RARE AND COSTLY
Gauchers’ disease, Graves’ disease, congenital hyperinsulinism, acromegaly, and Multiple Pituitary Hormone Deficiency found in Botswana
Anational health policy solely focusing on rare diseases is needed to help people living with the conditions to thrive. According to the Botswana Organisation for Rare Diseases (BORDIS) Founder, Eda Selebatso, the government must be accountable for the lives of patients with rare disorders because they are also a part of society and deserve the same amount of dignity as anyone else.
In 2021, the United Nations General Assembly adopted the first-ever Resolution on ‘Addressing the challenges of persons living with a rare disease and their families.
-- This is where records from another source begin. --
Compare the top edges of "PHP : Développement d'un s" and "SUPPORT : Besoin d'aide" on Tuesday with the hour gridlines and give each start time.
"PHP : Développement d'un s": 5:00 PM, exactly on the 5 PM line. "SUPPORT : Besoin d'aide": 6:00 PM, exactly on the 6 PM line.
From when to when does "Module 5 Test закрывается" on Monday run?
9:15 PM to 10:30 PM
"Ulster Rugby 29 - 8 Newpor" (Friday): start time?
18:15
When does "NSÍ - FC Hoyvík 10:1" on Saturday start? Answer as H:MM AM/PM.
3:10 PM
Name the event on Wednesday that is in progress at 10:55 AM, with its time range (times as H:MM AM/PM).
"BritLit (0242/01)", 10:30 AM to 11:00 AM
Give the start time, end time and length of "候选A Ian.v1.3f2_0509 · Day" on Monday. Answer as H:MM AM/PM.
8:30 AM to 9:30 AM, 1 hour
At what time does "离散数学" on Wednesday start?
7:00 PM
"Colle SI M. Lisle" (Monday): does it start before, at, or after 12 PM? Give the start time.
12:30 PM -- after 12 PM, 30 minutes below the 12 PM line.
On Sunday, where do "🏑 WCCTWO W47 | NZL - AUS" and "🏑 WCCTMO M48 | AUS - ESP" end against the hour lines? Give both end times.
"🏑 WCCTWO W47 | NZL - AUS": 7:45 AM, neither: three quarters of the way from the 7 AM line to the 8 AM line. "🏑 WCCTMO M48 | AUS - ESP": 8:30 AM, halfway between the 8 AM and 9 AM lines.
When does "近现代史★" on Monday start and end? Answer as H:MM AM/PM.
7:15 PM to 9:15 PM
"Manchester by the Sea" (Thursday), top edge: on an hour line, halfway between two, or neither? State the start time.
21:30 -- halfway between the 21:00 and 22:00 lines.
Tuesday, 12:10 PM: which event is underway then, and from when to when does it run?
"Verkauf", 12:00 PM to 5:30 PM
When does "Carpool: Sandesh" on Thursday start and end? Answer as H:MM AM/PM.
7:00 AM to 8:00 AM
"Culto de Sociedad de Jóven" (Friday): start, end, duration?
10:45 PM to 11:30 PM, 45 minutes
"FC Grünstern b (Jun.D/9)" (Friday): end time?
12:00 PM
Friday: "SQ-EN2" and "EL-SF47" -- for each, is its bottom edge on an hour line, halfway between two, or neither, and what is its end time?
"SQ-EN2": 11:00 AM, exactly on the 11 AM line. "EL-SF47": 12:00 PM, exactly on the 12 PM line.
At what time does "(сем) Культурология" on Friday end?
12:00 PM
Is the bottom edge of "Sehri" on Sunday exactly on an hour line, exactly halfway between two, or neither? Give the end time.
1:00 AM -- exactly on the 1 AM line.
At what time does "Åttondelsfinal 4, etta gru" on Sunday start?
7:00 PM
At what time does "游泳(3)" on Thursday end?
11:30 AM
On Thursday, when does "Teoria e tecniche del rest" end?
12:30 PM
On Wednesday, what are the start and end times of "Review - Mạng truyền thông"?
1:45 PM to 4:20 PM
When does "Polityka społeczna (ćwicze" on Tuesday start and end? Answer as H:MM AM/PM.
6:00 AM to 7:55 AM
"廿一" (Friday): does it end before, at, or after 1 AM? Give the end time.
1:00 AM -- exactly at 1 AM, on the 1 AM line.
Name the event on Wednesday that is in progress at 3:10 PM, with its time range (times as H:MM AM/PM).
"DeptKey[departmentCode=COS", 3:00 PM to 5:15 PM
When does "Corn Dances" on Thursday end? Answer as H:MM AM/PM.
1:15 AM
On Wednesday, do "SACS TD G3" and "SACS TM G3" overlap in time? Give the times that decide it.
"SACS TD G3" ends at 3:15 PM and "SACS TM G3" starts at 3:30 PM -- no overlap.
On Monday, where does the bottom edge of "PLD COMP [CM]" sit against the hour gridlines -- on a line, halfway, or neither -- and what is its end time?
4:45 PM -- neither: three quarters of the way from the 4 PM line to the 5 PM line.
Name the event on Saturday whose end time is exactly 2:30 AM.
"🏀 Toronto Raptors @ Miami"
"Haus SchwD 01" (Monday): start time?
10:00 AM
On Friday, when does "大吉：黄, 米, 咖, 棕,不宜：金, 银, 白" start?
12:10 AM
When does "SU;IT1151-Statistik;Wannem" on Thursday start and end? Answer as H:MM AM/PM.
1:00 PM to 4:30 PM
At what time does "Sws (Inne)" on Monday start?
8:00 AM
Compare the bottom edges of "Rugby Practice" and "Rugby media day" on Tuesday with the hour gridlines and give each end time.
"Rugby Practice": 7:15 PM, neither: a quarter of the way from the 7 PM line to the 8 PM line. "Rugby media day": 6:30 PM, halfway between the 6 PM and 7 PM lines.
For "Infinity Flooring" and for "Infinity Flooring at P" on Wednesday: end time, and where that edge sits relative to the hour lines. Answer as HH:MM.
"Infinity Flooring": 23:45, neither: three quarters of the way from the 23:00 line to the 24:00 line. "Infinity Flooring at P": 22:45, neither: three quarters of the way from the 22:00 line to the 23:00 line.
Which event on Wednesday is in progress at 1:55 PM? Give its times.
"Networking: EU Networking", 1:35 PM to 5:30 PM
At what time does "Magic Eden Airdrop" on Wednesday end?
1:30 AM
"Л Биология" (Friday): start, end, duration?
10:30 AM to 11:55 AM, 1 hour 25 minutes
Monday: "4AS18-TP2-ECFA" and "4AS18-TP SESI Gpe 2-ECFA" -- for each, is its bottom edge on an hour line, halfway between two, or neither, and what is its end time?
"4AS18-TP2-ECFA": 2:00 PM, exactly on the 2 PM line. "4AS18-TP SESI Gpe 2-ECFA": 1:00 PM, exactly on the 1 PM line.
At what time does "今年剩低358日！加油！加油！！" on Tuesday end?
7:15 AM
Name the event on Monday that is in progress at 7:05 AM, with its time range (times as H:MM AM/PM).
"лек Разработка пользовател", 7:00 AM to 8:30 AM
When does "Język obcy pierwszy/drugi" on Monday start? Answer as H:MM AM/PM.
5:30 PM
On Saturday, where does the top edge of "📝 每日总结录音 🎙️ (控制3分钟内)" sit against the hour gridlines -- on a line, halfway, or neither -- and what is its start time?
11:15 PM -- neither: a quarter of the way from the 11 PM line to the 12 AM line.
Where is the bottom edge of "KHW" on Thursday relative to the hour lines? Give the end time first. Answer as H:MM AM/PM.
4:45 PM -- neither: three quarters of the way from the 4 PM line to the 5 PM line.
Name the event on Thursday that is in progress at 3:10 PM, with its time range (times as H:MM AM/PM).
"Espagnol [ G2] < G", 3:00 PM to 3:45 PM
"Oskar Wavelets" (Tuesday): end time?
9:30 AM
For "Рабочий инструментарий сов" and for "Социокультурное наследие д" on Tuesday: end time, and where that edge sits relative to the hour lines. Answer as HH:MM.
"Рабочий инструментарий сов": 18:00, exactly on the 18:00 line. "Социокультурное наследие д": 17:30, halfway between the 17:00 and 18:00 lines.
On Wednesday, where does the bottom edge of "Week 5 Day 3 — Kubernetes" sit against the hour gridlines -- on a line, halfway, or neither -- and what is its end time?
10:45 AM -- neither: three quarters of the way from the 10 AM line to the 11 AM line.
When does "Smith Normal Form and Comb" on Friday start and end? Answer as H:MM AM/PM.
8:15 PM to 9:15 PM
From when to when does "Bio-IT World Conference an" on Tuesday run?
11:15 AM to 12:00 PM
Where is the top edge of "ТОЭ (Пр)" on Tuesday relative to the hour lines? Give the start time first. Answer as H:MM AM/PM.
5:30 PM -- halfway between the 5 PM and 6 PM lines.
Selebatso tells The Midweek Sun that it is about time that the government also adopted it. The resolution calls on member states to strengthen health systems, particularly primary health care, in order to provide universal access to a wide range of healthcare services that are safe, of quality, accessible, available and affordable, timely, clinically and financially integrated, which will help to empower persons living with a rare disease in addressing their physical and mental health needs to realise their human rights to the highest attainable standard of physical and mental health, as well as to eliminate gaps in coverage and create a more inclusive society.
Rare diseases are a group of conditions that affect very small numbers of people. Definitions vary, although generally a disease is considered rare if it affects fewer than one in five individuals per 10 000 in the general population.
Common rare diseases found in Botswana include Gauchers’ disease, Graves’s disease, congenital hyperinsulinism, acromegaly, and Multiple Pituitary Hormone Deficiency amongst others.
Most people suffering from rare diseases do not have any treatment options available for their condition. Where drugs are available, they are prohibitively expensive, placing immense strain on family resources. Yet Botswana does not have plans, policies, or legislation to manage these conditions.
Selebatso has two children who suffer from rare diseases. One has congenital dysplasia and the other suffers from Morquio A, a very rare condition that causes development issues with the eyes, ears, respiratory system, hips, legs, back, and hands.
She founded BORDIS in 2015 to be the voice for rare disease patients and their families in Botswana. This was after seeing the challenges that people with rare diseases were dealing with including her family, and the lack of support they had to fight around.
“Our mandate is not just to support patients and collaborate with doctors to facilitate timely diagnosis and treatments where possible, but to advocate policy-makers that people living with a rare disease need equitable access to diagnosis, treatment, and care as part of Universal Health Coverage,” she said.
Challenges pertaining to the diagnosis and treatment of rare diseases are manifold according to Selebatso. “Lack of awareness and scientific knowledge of rare diseases often leads to wrong or late diagnosis.
“There are still no known cures for the majority of rare diseases and treatments costs are extremely high, making it out of reach for patients,” Selebatso said. Her daughter’s treatment which she needs to take for the rest of her life requires no less than four million annually.
“We have medical aids but they are not helpful because they can’t even take care of a fraction of that,” she said. She said that raising children with rare diseases is very challenging hence patients and families dealing with rare diseases need a lot of support.